Ryan goes on to point to the Congressional hearings on steroids in baseball last week and the Schiavo case as examples of a Republican-controlled government overstepping its bounds.

I wrote last week about the farce that was the steroid hearings. Neither party acquited themselves well in this episode, particularly Congressmen grandstanding on an issue of miniscule importance. I am all in favor of baseball getting rid of steroid use. But I am not convinced that most American feel that way. If they truly did, why are they still attending games? The best way for Americans to send a message to Major League Baseball about steroid use is to stop going to games. I guarantee that this message would be far more effective than any Congress can deliver.
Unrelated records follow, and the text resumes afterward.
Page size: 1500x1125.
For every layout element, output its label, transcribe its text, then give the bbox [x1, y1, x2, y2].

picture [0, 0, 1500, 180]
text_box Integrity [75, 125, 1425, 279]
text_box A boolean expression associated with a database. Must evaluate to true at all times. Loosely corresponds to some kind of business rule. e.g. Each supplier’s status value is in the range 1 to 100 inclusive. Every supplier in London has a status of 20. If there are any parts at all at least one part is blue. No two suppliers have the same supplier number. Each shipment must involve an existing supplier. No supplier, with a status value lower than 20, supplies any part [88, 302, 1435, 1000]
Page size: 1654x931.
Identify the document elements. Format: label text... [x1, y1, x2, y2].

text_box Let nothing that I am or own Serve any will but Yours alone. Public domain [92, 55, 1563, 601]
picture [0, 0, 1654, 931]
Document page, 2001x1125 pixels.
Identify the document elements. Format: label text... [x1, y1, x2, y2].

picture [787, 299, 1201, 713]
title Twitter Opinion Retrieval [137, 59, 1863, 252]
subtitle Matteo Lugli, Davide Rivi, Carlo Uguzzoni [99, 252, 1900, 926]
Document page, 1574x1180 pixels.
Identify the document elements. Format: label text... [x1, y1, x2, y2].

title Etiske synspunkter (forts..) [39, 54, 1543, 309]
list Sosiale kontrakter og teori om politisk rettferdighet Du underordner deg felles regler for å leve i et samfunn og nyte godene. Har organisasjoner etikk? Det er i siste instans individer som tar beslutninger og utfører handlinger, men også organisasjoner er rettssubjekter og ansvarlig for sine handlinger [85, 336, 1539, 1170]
I haven't written about the Terri Schiavo story because others know more about it than me and I'm still not sure what I think about it. However, I'm very disturbed by the precedent set by Congress convening to pass a bill for one person. I understand why it was done and the Constitutional basis for it. Nevertheless, laws are generally understood to be created for all. I'm concerned that in this case the principle of the ends justify the means was used, particularly by Republicans.

My only interest in the Republican party is to the degree that it advances classical liberal (i.e. free market capitalist, conservative) ideals. Just as the Democratic party is abandoning many moderate pro-life people, the Republican party seems like it is abandoning the advancement of capitalism in favor of the advancement of corporatism.